In the forest, elm often grows 140′ tall. But open-grown elms rarely reach that height. Instead, they form a spreading, umbrella-like crown valued for shade.

The English and American elms have deeply fissured bark with crisscrossing ridges of an ash-gray color. The bark of slippery elm is the same color, but lacks pattern.

Its heartwood ranges in tone from reddish brown to light tan, while the sapwood approaches off-white. The usually dramatic grain resembles ash. Moderately dense, elm weighs nearly 40 lbs. per cubic foot dry.

Hard and tough, elm still bends easily when steamed, and when dry, holds its shape. Its twisted, interlocking grain makes elm difficult to work with anything but power tools. It also won’t split when screwed or nailed, but demands drilling pilot holes. And the wood sands easily to a natural low luster.

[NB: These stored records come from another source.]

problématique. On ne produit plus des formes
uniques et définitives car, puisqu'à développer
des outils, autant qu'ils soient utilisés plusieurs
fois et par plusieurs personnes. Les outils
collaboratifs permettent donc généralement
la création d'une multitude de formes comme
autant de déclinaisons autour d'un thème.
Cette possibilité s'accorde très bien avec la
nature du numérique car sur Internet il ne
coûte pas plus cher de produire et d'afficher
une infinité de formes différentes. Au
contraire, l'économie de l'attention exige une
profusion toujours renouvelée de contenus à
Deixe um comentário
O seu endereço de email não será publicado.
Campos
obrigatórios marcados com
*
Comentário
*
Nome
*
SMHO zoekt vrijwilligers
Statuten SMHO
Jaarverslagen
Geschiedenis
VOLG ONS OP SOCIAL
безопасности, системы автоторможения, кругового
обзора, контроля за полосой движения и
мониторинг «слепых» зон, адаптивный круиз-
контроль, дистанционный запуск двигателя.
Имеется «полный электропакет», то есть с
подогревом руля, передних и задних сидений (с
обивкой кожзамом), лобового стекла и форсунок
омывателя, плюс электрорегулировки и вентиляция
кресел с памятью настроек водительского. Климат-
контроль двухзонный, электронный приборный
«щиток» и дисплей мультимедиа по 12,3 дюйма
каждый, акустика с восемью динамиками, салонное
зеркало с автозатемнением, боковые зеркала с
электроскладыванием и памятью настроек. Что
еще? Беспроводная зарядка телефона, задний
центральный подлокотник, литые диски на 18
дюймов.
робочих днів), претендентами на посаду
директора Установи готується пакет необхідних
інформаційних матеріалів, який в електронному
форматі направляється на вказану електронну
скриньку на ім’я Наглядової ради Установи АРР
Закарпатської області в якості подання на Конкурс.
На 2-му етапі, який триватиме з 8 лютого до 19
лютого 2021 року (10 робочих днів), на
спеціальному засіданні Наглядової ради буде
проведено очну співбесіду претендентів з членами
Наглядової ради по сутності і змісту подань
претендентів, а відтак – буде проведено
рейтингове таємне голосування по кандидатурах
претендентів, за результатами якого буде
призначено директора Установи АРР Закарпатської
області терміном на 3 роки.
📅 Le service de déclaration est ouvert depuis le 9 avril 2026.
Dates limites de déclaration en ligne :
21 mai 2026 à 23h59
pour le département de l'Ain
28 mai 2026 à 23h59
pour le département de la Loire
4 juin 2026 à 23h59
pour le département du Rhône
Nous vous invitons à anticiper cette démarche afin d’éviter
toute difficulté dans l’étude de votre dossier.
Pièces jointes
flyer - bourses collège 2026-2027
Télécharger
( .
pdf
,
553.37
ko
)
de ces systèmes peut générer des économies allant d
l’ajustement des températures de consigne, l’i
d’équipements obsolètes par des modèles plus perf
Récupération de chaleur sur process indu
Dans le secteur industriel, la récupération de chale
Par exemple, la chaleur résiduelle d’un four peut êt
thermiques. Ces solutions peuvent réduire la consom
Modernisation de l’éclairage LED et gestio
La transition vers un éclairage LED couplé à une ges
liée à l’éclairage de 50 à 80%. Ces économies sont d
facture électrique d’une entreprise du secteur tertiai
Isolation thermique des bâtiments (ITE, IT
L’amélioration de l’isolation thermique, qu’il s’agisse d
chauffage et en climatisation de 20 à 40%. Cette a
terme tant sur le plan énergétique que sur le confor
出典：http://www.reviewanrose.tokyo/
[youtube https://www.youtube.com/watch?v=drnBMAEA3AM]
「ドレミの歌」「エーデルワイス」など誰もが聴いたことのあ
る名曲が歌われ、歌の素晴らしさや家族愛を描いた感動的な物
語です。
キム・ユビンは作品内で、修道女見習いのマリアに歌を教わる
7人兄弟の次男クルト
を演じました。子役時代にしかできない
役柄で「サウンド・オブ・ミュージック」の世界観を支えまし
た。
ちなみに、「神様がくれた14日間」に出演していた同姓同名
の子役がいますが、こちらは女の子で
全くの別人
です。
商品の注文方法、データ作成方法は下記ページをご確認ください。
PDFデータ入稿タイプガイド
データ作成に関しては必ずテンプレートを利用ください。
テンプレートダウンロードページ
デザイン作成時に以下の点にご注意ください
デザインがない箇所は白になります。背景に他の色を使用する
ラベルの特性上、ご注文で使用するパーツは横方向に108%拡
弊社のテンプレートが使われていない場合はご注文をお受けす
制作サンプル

Besides the frequent use of its veneer for paneling, furniture makers take advantage of elm’s strong features for hidden furniture parts. You will often find it in chair and sofa frames, backs, and legs. However, elm’s beautiful wood grain also has fine furniture possibilities. Elm works well, too, for butcher block tops and cutting boards because it has no odor or taste, and it won’t split. When it contacts water, elm resists decay, so many boatbuilders use it for making planks.